> **Request**: Repeat, please, exactly the lines from the one that has "vfov_deg: 29.7" through the end of the records below, with pictures dropped.

> **Dataset excerpts**:

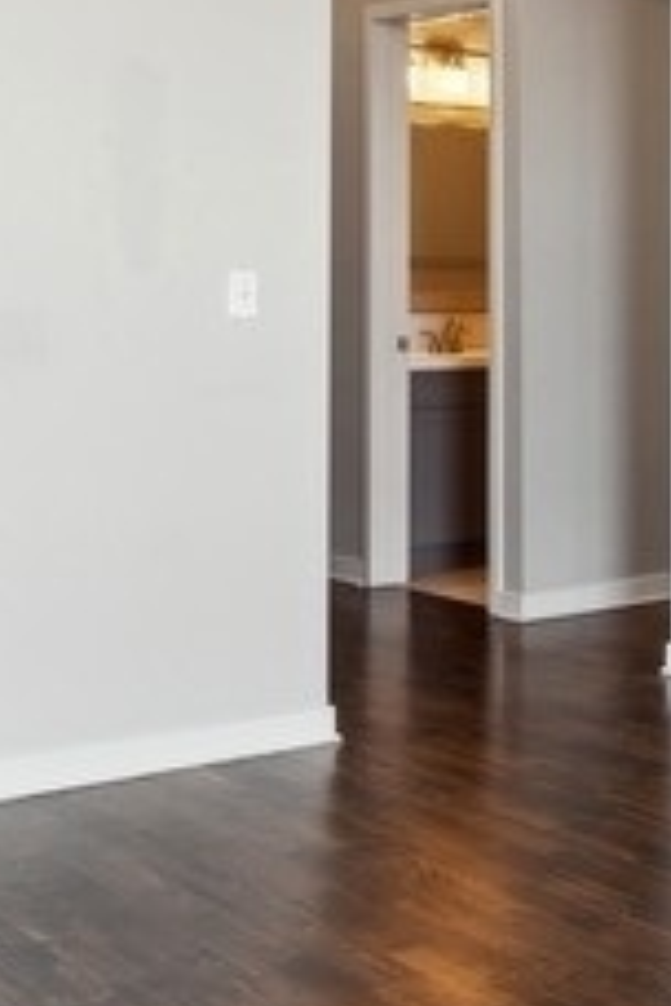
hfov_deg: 17.4
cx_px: 1121
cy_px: 278
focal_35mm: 67
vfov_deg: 29.7
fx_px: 1873
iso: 320
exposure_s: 1/40
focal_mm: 17
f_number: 8
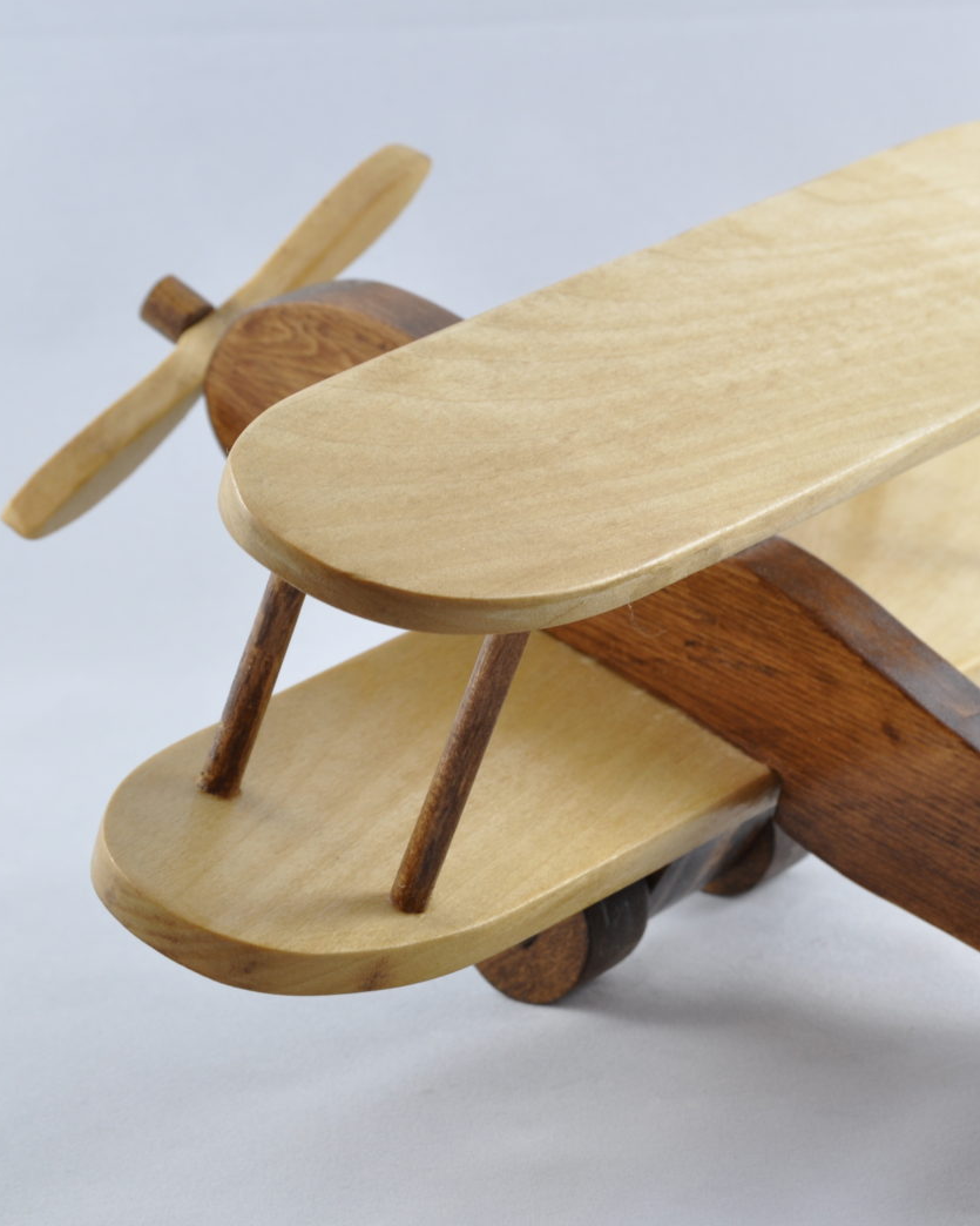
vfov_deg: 11.4
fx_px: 6155
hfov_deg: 9.1
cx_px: 803
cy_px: 604
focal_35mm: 170
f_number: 16
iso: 200
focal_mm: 75
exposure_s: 1/3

> **Finished exercise**:
vfov_deg: 29.7
fx_px: 1873
iso: 320
exposure_s: 1/40
focal_mm: 17
f_number: 8
vfov_deg: 11.4
fx_px: 6155
hfov_deg: 9.1
cx_px: 803
cy_px: 604
focal_35mm: 170
f_number: 16
iso: 200
focal_mm: 75
exposure_s: 1/3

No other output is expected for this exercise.